Our executive offices are located at 9635 Granite Ridge Drive, Suite 100, San Diego, California 92123. Our telephone number is (858) 459-7800. Our website address is www.aethlonmedical.com.


Our common stock is listed on the Nasdaq Capital Market under the symbol “AEMD.”




During the nine months ended December 31, 2018, there have been no changes to our significant accounting policies as described in our Annual Report on Form 10-K for the fiscal year ended March 31, 2018.
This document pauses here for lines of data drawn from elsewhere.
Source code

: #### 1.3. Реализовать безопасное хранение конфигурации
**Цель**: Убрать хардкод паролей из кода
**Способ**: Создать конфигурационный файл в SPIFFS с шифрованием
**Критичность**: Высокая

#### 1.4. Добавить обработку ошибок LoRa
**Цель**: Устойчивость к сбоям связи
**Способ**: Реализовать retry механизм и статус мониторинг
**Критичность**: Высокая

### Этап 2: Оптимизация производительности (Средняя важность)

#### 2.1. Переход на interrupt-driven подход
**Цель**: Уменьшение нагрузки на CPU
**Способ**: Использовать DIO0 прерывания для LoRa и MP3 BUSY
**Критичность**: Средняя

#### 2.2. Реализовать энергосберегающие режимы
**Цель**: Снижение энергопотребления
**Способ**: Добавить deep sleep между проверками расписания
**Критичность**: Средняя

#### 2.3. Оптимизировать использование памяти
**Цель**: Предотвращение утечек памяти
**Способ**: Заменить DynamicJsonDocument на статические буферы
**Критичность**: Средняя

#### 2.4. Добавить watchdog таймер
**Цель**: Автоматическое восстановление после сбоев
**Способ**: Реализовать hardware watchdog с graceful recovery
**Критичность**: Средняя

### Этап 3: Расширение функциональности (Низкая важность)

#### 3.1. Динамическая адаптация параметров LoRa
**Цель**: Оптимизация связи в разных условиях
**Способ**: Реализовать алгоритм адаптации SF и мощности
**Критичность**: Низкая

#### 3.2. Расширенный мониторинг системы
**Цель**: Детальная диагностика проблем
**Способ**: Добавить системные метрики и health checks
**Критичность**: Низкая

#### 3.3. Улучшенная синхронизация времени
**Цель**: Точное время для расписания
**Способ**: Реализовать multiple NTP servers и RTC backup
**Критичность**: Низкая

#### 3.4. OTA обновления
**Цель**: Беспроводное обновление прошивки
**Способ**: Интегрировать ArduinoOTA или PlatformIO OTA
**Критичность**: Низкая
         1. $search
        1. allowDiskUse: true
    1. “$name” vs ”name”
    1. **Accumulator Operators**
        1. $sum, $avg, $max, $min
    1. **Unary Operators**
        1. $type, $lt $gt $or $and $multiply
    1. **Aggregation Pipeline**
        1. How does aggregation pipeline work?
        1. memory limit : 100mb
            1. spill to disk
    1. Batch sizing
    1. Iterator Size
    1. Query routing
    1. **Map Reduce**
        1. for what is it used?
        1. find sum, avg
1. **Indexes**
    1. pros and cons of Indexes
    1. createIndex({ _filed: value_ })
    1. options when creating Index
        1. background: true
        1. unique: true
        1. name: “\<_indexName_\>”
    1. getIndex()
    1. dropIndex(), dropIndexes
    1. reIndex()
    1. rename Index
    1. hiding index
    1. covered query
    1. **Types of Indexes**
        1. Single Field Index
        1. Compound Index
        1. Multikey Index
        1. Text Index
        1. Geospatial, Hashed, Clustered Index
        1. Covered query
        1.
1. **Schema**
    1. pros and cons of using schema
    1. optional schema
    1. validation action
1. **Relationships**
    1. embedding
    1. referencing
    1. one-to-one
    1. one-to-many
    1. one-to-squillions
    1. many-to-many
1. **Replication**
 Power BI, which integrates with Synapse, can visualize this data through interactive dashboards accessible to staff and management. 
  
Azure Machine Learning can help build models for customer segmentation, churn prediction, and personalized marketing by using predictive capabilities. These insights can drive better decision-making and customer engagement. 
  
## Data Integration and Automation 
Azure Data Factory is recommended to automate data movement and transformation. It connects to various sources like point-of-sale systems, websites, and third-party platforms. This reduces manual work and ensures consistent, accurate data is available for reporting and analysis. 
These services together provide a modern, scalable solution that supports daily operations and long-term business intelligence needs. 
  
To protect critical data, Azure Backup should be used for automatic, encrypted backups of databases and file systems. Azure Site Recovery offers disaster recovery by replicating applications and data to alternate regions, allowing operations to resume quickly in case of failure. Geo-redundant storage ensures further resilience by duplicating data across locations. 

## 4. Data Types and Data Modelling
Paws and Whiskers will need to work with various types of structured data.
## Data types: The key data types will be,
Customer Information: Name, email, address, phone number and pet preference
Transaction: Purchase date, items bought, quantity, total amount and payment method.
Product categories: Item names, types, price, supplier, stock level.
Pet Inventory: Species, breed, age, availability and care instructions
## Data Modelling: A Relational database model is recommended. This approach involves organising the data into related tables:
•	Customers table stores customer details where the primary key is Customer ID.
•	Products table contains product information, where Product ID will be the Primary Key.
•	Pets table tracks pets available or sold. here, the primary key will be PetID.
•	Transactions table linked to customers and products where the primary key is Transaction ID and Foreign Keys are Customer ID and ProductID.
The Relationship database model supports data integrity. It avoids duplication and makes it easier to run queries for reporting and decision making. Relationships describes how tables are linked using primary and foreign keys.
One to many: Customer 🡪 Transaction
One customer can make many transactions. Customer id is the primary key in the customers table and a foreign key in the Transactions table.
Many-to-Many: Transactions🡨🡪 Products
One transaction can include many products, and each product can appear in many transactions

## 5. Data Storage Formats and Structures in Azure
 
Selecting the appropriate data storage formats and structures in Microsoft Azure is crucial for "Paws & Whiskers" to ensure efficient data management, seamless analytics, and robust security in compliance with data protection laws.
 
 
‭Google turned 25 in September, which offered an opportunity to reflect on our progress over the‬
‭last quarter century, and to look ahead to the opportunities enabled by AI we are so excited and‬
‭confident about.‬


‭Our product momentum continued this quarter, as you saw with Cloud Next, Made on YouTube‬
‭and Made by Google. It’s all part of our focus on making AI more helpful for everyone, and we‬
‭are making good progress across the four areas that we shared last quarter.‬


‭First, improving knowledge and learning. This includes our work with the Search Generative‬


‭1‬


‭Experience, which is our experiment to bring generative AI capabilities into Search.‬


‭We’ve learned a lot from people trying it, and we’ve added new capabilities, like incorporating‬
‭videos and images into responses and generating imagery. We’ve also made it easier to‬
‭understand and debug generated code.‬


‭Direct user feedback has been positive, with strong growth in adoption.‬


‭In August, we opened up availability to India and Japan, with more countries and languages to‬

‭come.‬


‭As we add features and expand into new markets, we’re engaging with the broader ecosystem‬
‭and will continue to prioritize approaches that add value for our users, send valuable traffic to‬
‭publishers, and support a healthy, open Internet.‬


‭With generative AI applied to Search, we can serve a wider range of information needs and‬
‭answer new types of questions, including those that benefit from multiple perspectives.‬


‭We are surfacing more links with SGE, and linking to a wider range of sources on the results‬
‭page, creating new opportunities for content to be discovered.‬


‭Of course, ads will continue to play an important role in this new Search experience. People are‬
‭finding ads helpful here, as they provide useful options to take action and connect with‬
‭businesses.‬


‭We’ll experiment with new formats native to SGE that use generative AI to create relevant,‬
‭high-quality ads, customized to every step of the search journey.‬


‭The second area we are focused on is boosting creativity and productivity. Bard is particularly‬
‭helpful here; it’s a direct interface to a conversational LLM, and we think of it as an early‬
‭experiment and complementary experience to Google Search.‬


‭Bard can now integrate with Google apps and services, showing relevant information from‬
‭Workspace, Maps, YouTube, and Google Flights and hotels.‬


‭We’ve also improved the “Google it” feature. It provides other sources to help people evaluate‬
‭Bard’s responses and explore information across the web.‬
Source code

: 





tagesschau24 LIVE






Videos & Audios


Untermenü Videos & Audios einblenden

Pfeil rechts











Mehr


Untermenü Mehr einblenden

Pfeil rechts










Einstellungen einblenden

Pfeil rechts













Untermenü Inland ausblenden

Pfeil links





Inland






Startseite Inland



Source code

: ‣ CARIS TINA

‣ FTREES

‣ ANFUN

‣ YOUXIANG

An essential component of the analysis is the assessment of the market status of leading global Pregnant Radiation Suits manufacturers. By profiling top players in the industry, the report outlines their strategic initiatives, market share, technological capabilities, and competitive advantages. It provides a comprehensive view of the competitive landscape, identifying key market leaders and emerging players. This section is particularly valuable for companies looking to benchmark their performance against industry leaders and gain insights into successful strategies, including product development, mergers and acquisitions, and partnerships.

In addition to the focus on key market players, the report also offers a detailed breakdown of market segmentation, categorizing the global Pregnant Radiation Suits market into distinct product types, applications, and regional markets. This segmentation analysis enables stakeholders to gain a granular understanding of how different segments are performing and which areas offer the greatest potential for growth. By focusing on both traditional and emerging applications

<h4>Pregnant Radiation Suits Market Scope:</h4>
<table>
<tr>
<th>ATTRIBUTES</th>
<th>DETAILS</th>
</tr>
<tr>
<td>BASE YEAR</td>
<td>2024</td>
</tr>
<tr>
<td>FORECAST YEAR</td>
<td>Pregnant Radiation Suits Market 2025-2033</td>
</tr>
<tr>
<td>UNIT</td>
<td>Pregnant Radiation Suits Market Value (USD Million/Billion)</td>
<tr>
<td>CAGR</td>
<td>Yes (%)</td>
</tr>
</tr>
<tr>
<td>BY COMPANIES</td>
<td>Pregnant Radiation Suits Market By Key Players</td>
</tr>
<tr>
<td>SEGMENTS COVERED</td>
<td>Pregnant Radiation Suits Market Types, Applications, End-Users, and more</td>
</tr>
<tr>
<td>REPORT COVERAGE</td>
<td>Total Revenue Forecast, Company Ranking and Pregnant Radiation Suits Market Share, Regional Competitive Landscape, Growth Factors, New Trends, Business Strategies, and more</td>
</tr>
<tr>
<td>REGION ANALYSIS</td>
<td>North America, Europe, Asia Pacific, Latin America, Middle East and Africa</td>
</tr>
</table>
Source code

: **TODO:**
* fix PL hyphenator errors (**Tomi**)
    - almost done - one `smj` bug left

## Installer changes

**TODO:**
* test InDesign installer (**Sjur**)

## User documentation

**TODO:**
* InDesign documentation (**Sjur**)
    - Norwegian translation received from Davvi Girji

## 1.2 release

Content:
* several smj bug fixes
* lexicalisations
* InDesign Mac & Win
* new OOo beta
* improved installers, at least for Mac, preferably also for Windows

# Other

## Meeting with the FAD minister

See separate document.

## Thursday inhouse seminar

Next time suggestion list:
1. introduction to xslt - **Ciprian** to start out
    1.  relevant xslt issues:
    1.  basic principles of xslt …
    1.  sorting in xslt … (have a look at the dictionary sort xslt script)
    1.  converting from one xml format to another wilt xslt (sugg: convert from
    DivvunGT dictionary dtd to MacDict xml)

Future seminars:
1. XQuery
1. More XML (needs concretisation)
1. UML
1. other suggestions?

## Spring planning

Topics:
The accompanying unaudited condensed consolidated financial statements of the Company have been prepared in accordance with U.S. generally accepted accounting principles (GAAP) for interim financial information and with the instructions to Form 10-Q and Article 8 of the Securities and Exchange Commission (SEC) Regulation S-X. Accordingly, they should be read in conjunction with the audited financial statements and notes thereto for the year ended March 31, 2018, included in the Company's Annual Report on Form 10-K filed with the SEC on June 8, 2018. The accompanying unaudited condensed consolidated financial statements include the accounts of Aethlon Medical, Inc. and its majority-owned subsidiary. All significant inter-company transactions and balances have been eliminated in consolidation. The unaudited condensed consolidated financial statements contain all normal recurring accruals and adjustments that, in the opinion of management, are necessary to present fairly the condensed consolidated financial statements as of and for the nine months ended December 31, 2018, and the condensed consolidated statement of cash flows for the nine months ended December 31, 2018. Estimates were made relating to useful lives of fixed assets, impairment of assets, share-based compensation expense and accruals for clinical trial and research and development expenses. Actual results could differ materially from those estimates. The accompanying condensed consolidated balance sheet at March 31, 2018 has been derived from the audited consolidated balance sheet at March 31, 2018, contained in the above referenced 10-K. The results of operations for the nine months ended December 31, 2018 are not necessarily indicative of the results to be expected for the full year or any future interim periods.




Management expects existing cash as of December 31, 2018 to be sufficient to fund the Company’s operations for at least twelve months from the issuance date of these condensed consolidated financial statements.